長崎日大戦では2得点を挙げた(写真=多田哲平)

 郭原の主戦場がFWになったのは昨年10月の新チーム発足から。昨年まではサイドハーフやSBを任されることが多かったというが、今は中学時代のJSC SAKAI(大阪)で磨いた個人技と三重入学後に培った抜け出しを最前線で存分に発揮している。

【マッチレポート】長崎日大 vs 三重

 今はストライカーとして「ガンガン点を取って、チームに貢献したい」と意気軒高。「大事な時に点を取って、チームが上手くいっていない時でもひとりで打開できる選手」が理想のFW像だ。

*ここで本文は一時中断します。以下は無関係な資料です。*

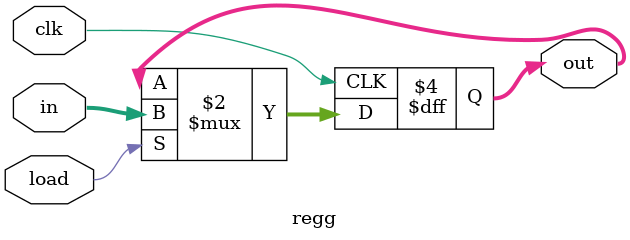
<source format=v>
module regg(in,out,clk,load);
input load;
input clk;
input [15:0] in;
output reg [15:0] out;

always@(posedge clk) begin
  if(load) begin
    out <= in;
  end
end

endmodule
</source>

 もっとも、そんな郭原の特筆すべき点は圧巻の打開力だけではない。チームメイトを巻き込むキャプテンシーが並外れているのである。

 三重における郭原という存在の大きさは、德地俊彦監督のコメントから伝わってくる。

 「夏輝(郭原)が引っ張ってくれて、チームの刺激になって、他の選手も調子を上げてくれる。この大会でも、夜のミーティングでも、練習試合でも、『郭原よりも表現したい』『郭原より声を出したい』とか、『俺もいるんだ』という姿勢を僕らは求めている。夏輝もチームメイトに『俺以上に来いよ』と言える、そういう男くさいところがあるキャプテンなんです」

 郭原自身もキャプテンについて「責任感はもちろんありますけど、引っ張っていくというよりはみんなの個性を上手く引き出したい。僕が背中で見せてみんなの気持ちを乗せることを意識しています」と話している。

 まさしくチームに不可欠な絶対的エース。今年の三重の躍進を左右するキーパーソンだ。